By Susan Jones | July 7, 2008 | 8:21 PM EDT

( - Homeland security? What about the leadership vacuum at the U.S. Park Police -- the uniformed division that guards some of America's most famous monuments -- says a public employees' advocacy group.

A group called Public Employees for Environmental Responsibility (PEER) accuses the Interior Department of "playing musical chairs with one of the country's top homeland security jobs."

Here's the problem, it says: Ben Holmes, the acting chief of the U.S. Park Police, is scheduled to retire on Friday, but no successor has been named. "No one knows who will fill in for Holmes or for how long," PEER complained in a press release.

Park Police Chief Tesesa Chambers is in limbo, meanwhile: She has been on paid administrative leave for 16 weeks, fighting what she calls an unjustified effort to fire her.

Chambers, who took the top job at the Park Police in 2002, was stripped of her badge in December 2003, after ruffling higher-ups with an interview she gave to the Washington Post.

In that interview, Chambers complained about Park Police staff and funding levels (she considered them too low).

Chambers told the Washington Post that traffic accidents had increased on the Baltimore Washington Parkway, where only two officers patrol instead of the recommended four (the Park Police patrols federal highways in the Washington area).

Chambers also said there weren't enough Park Police officers to provide adequate protection for all the Washington-area land they are assigned to patrol. And she revealed that 20 unarmed security guards would begin patrolling Washington, D.C., monuments.

A furious Donald Murphy, deputy director of the National Park Service, accused Chambers of improperly "making public remarks regarding security on the Federal mall, and in parks and on the parkways in the Washington, D.C., metropolitan area."

He also accused Chambers of improperly disclosing confidential budget deliberations. And he blasted Chambers for insubordination -- "failure to carry out a superviser's instructions," his memo said.

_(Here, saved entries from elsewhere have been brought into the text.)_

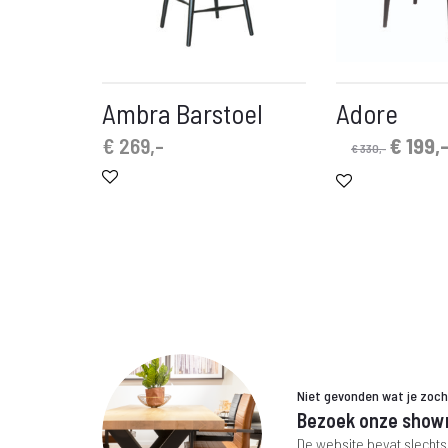
Ambra Barstoel
Adore
Oorspr
€
269,-
€
199,
€
330,-
prijs
was:
€ 330,-
Niet gevonden wat je zoc
Bezoek onze show
De website bevat slechts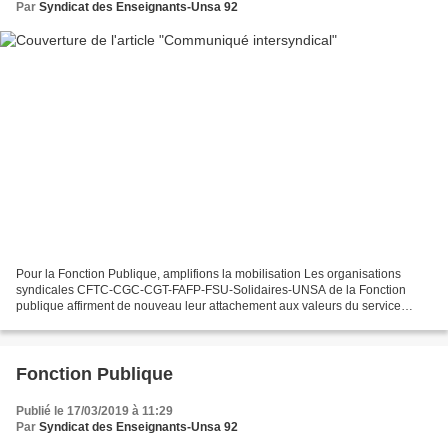
Par
Syndicat des Enseignants-Unsa 92
Pour la Fonction Publique, amplifions la mobilisation Les organisations
syndicales CFTC-CGC-CGT-FAFP-FSU-Solidaires-UNSA de la Fonction
publique affirment de nouveau leur attachement aux valeurs du service
public et à une Fonction publique au service...
Fonction Publique
Publié le 17/03/2019 à 11:29
Par
Syndicat des Enseignants-Unsa 92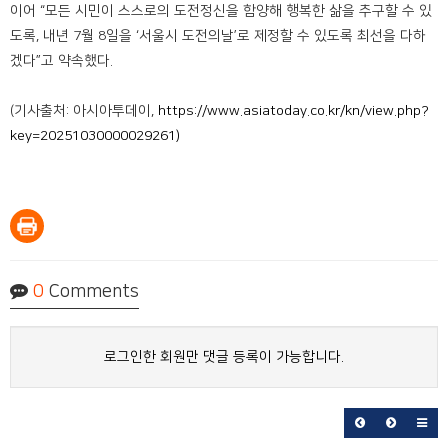
이어 “모든 시민이 스스로의 도전정신을 함양해 행복한 삶을 추구할 수 있
도록, 내년 7월 8일을 ‘서울시 도전의날’로 제정할 수 있도록 최선을 다하
겠다”고 약속했다.
(기사출처: 아시아투데이,
https://www.asiatoday.co.kr/kn/view.php?
key=20251030000029261)
0
Comments
로그인한 회원만 댓글 등록이 가능합니다.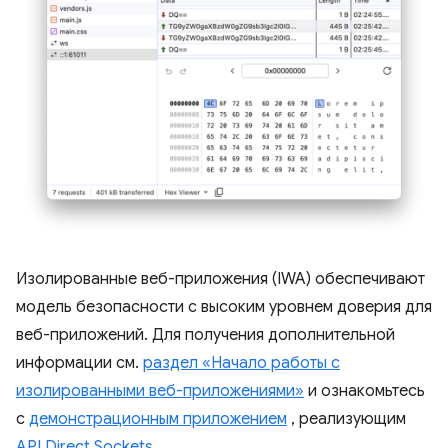
Изолированные веб-приложения (IWA) обеспечивают
модель безопасности с высоким уровнем доверия для
веб-приложений. Для получения дополнительной
информации см.
раздел «Начало работы с
изолированными веб-приложениями»
и ознакомьтесь
с
демонстрационным приложением
, реализующим
API Direct Sockets
.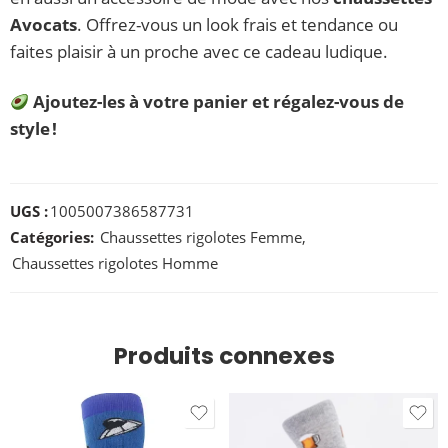
Avocats
. Offrez-vous un look frais et tendance ou
faites plaisir à un proche avec ce cadeau ludique.
Ajoutez-les à votre panier et régalez-vous de
style !
UGS :
1005007386587731
Catégories:
Chaussettes rigolotes Femme
,
Chaussettes rigolotes Homme
Produits connexes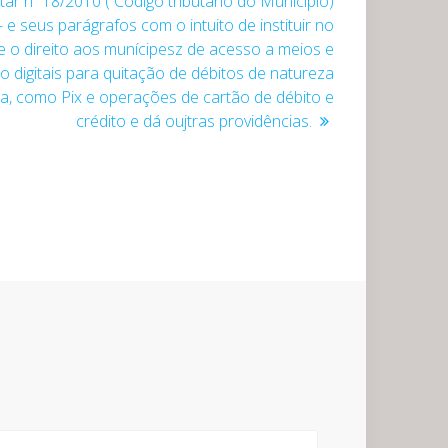
r nº 18/2010 ( Código tributário do Município)
 e seus parágrafos com o intuito de instituir no
 e o direito aos munícipesz de acesso a meios e
 digitais para quitação de débitos de natureza
ária, como Pix e operações de cartão de débito e
crédito e dá oujtras providências.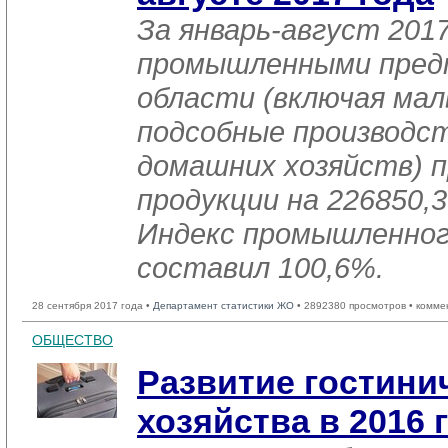
За январь-август 2017
промышленными пред
области (включая мал
подсобные производст
домашних хозяйств) п
продукции на 226850,3
Индекс промышленног
составил 100,6%.
28 сентября 2017 года •
Департамент статистики ЖО
• 2892380 просмотров • комме
ОБЩЕСТВО
Развитие гостини
хозяйства в 2016 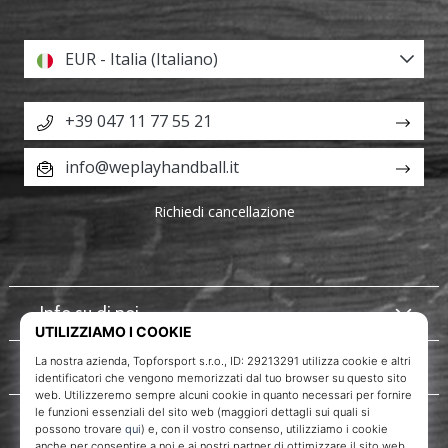
EUR - Italia (Italiano)
+39 047 11 77 55 21
info@weplayhandball.it
Richiedi cancellazione
Info su di noi
Servizio clienti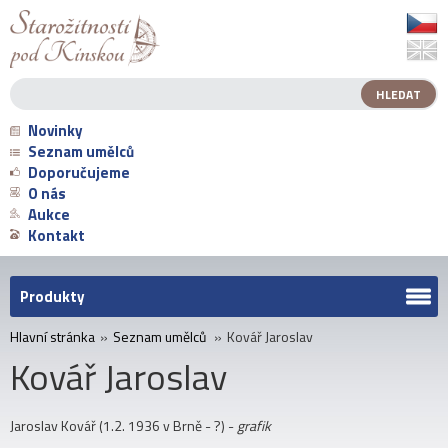
Novinky
Seznam umělců
Doporučujeme
O nás
Aukce
Kontakt
Produkty
Hlavní stránka
»
Seznam umělců
»
Kovář Jaroslav
Kovář Jaroslav
Jaroslav Kovář (1.2. 1936 v Brně - ?) -
grafik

"I believe that your misconduct has caused irreparable injury to our professional relationship," Murphy said in a memo announcing his intent to fire Chambers. "It is impossible for me to continue to work with you challenge my authority and display behavior that establishes that you are unwilling to follow the chain of command associated with the NPS."
Chambers is fighting the effort to fire her, claiming protection under the First Amendment and the Whistleblower Protection Act, which shields employees who disclose "a substantial and specific danger to public health or safety."

Several members of Congress have questioned her firing as well.

Meantime, the absence of fixed leadership at the U.S. Park Police leaves the nation vulnerable, PEER said.

"What a ridiculous way to run a railroad," said PEER Executive Director Jeff Ruch. [It is important to note that Ruch's group is fighting for Chambers' reinstatement.]

"By continuing to dither, the leadership in the Department of Interior is guilty of gross management malpractice," Ruch said in a press release.

Public Employees for Environmental Responsibility describes itself as a private, non-profit organization that "protects the government employees who protect our environment." PEER says it "promotes environmental ethics and government accountability."

The U.S. Park Police, the oldest uniformed federal police force, is responsible for safeguarding the National Mall, national monuments such as the Statue of Liberty, the Golden Gate Bridge, as well as monuments, parks and parkways in the D.C. metropolitan area.